Pesto is something I don’t make all that often, as it usually tastes too heavy and rich for me. After all, it’s got nuts, cheese, and a vat or two of oil, and the classic Marcella Hazan recipe I use adds butter. Put that on top of pasta and I’m asleep 10 minutes after dinner. But I do like the flavor of pesto and I appreciate having it on hand to dollop (a la pistou) into vegetable soup, spread onto sandwiches or flavor salad dressings or cooked vegetables.
As I mentioned in my other purple posts, I am in a color cooking phase, and favoring purple for some reason.
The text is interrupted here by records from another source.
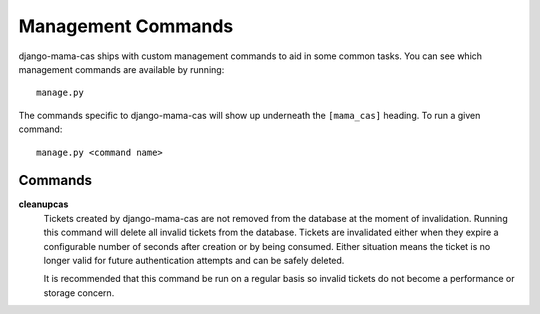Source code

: .. _management-commands:

Management Commands
===================

django-mama-cas ships with custom management commands to aid in some common
tasks. You can see which management commands are available by running::

    manage.py

The commands specific to django-mama-cas will show up underneath the
``[mama_cas]`` heading. To run a given command::

    manage.py <command name>

Commands
--------

**cleanupcas**
   Tickets created by django-mama-cas are not removed from the database at the
   moment of invalidation. Running this command will delete all invalid
   tickets from the database. Tickets are invalidated either when they expire
   a configurable number of seconds after creation or by being consumed.
   Either situation means the ticket is no longer valid for future
   authentication attempts and can be safely deleted.

   It is recommended that this command be run on a regular basis so invalid
   tickets do not become a performance or storage concern.
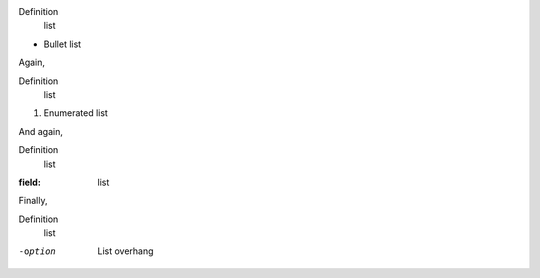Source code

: Definition
   list

* Bullet
  list

Again,

Definition
   list

1. Enumerated
   list

And again,

Definition
   list

:field:
   list

Finally,

Definition
   list

-option    List
           overhang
With a giant bunch of purple thai basil on hand, I put it to use in a purple salad (recipe forthcoming), and then made some pesto. I used Marcella Hazan’s recipe, adapting it with a squirt of lemon for a blink of lightness and tang. I then did something Marcella would be turning in her grave at: I put it atop rice vermicelli. Yep, I did. That’s what was in my cupboard and I wanted to see what it would taste like. It was so good that seconds, though not available, were very much wanted.
The second night we ate it with our leftover Beetburger mix, broken up and cooked in a saucepan for a few minutes. Also very good, even if not photo-worthy.
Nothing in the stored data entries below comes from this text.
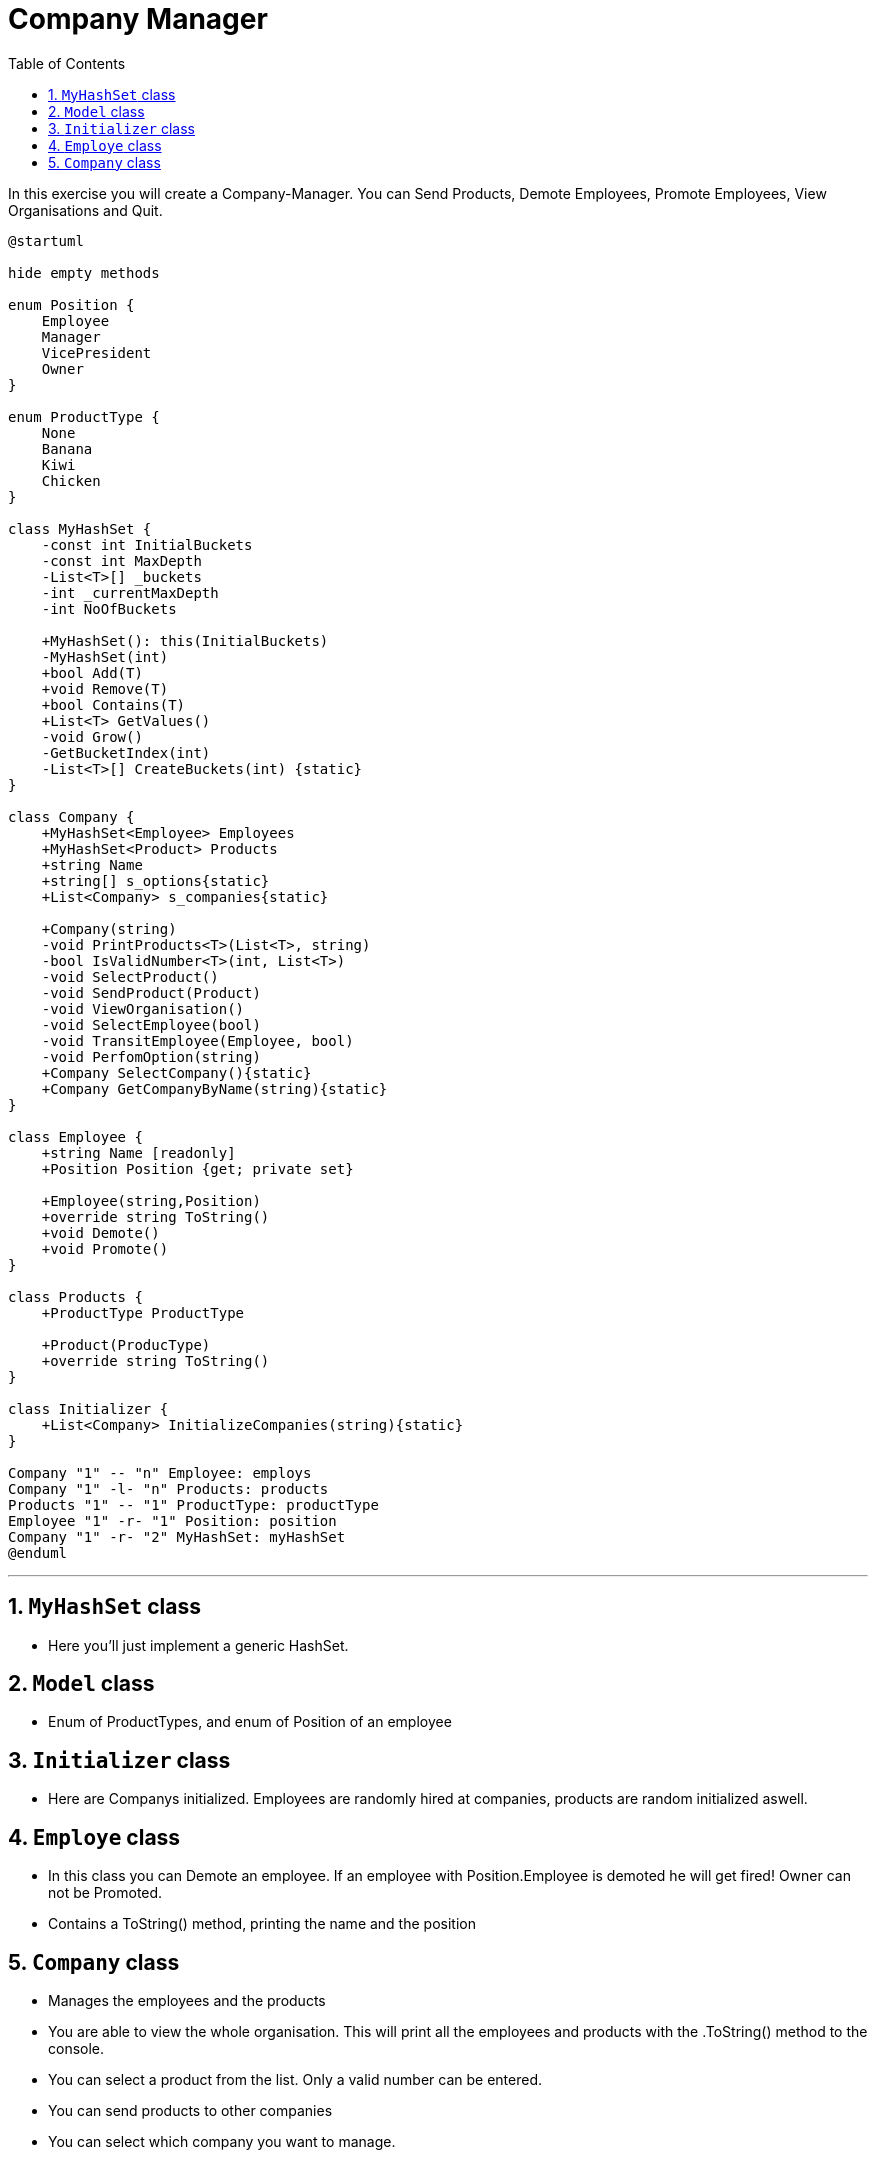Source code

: :sectnums:
:nofooter:
:toc: left
:icons: font
:data-uri:
:source-highlighter: highlightjs
:stem: latexmath

= Company Manager

In this exercise you will create a Company-Manager. You can Send Products, Demote Employees, Promote Employees, View Organisations and Quit.

[plantuml]
----
@startuml

hide empty methods

enum Position {
    Employee
    Manager
    VicePresident
    Owner
}

enum ProductType {
    None
    Banana
    Kiwi
    Chicken
}

class MyHashSet {
    -const int InitialBuckets
    -const int MaxDepth
    -List<T>[] _buckets
    -int _currentMaxDepth
    -int NoOfBuckets

    +MyHashSet(): this(InitialBuckets)
    -MyHashSet(int)
    +bool Add(T)
    +void Remove(T)
    +bool Contains(T)
    +List<T> GetValues()
    -void Grow()
    -GetBucketIndex(int)
    -List<T>[] CreateBuckets(int) {static}
}

class Company {
    +MyHashSet<Employee> Employees
    +MyHashSet<Product> Products
    +string Name
    +string[] s_options{static}
    +List<Company> s_companies{static}

    +Company(string)
    -void PrintProducts<T>(List<T>, string)
    -bool IsValidNumber<T>(int, List<T>)
    -void SelectProduct()
    -void SendProduct(Product)
    -void ViewOrganisation()
    -void SelectEmployee(bool)
    -void TransitEmployee(Employee, bool)
    -void PerfomOption(string)
    +Company SelectCompany(){static}
    +Company GetCompanyByName(string){static}
}

class Employee {
    +string Name [readonly]
    +Position Position {get; private set}

    +Employee(string,Position)
    +override string ToString()
    +void Demote()
    +void Promote()
}

class Products {
    +ProductType ProductType

    +Product(ProducType)
    +override string ToString()
}

class Initializer {
    +List<Company> InitializeCompanies(string){static}
}

Company "1" -- "n" Employee: employs
Company "1" -l- "n" Products: products
Products "1" -- "1" ProductType: productType
Employee "1" -r- "1" Position: position
Company "1" -r- "2" MyHashSet: myHashSet
@enduml
----
---
== `MyHashSet` class

* Here you'll just implement a generic HashSet.

== `Model` class

* Enum of ProductTypes, and enum of Position of an employee

== `Initializer` class

* Here are Companys initialized. Employees are randomly hired at companies, products are random initialized aswell. 

== `Employe` class

* In this class you can Demote an employee. If an employee with Position.Employee is demoted he will get fired! Owner can not be Promoted.
* Contains a ToString() method, printing the name and the position

== `Company` class

* Manages the employees and the products

* You are able to view the whole organisation. This will print all the employees and products with the .ToString() method to the console.

* You can select a product from the list. Only a valid number can be entered.

* You can send products to other companies

* You can select which company you want to manage.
The third night I made the classic Ligurian pasta dish, Trofie with Potato and Green Beans in Pesto Sauce. Probably the best of the three, and yes, I was in bed 10 minutes afterward.
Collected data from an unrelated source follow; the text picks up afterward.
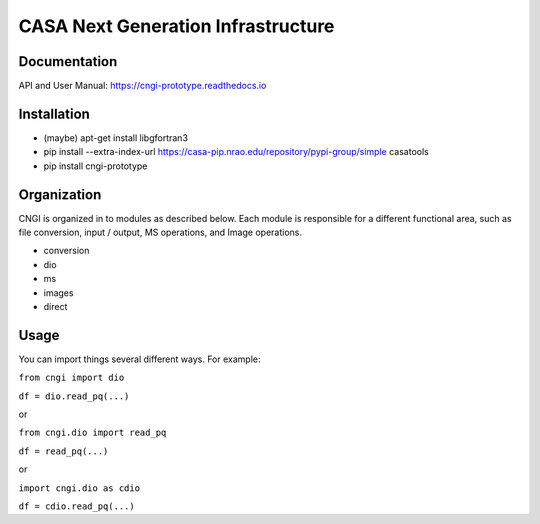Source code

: CASA Next Generation Infrastructure
===============================================================      

Documentation
^^^^^^^^^^^^^^^^^^^^^

API and User Manual: https://cngi-prototype.readthedocs.io


Installation
^^^^^^^^^^^^^^^^^^^^^

- (maybe) apt-get install libgfortran3
- pip install --extra-index-url https://casa-pip.nrao.edu/repository/pypi-group/simple casatools
- pip install cngi-prototype


Organization
^^^^^^^^^^^^^^^^^^^^^

CNGI is organized in to modules as described below. Each module is
responsible for a different functional area, such as file conversion,
input / output, MS operations, and Image operations.  

- conversion
- dio
- ms
- images
- direct


Usage
^^^^^^^^^^^^^^^^^^^^^

You can import things several different ways.  For example:

``from cngi import dio``

``df = dio.read_pq(...)``

or

``from cngi.dio import read_pq``

``df = read_pq(...)``

or

``import cngi.dio as cdio``

``df = cdio.read_pq(...)``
As promised in the Beetburger Recipe, here is the recipe for our purple pesto, adapted from Marcella Hazan’s Essentials of Classic Italian Cooking, probably the single most reliably awesome collection of recipes I own.
- 2 cups fresh purple basil leaves, tightly packed
- 1/2 cup extra virgin olive oil
- 3 tablespoons pine nuts
- 2 garlic cloves, chopped fine before putting in the processor
- 1/3 cup parmesan cheese, freshly grated
- 2 tablespoons pecorino romano cheese, freshly grated
- 3 tablespoons butter, softened to room temperature
- 1/2 lemon, juiced
- Briefly soak and wash the basil in cold water, and gently pat it thoroughly DRY with paper towels.
- Put the basil, olive oil, pine nuts, chopped garlic, and an ample pinch of salt in the processor bowl, and process to a uniform, creamy consistency
- Transfer to a bowl, and mix in the two grated cheeses by hand. It is worth the slight effort to do it by hand to obtain the notably superior texture it produces.
- When the cheese has been evenly amalgamated with the other ingredients, mix in the softened butter and lemon juice, distributing it uniformly into the sauce.
- When spooning the pesto over pasta, dilute it slightly with a tablespoon or two of the hot water in which the pasta was cooked.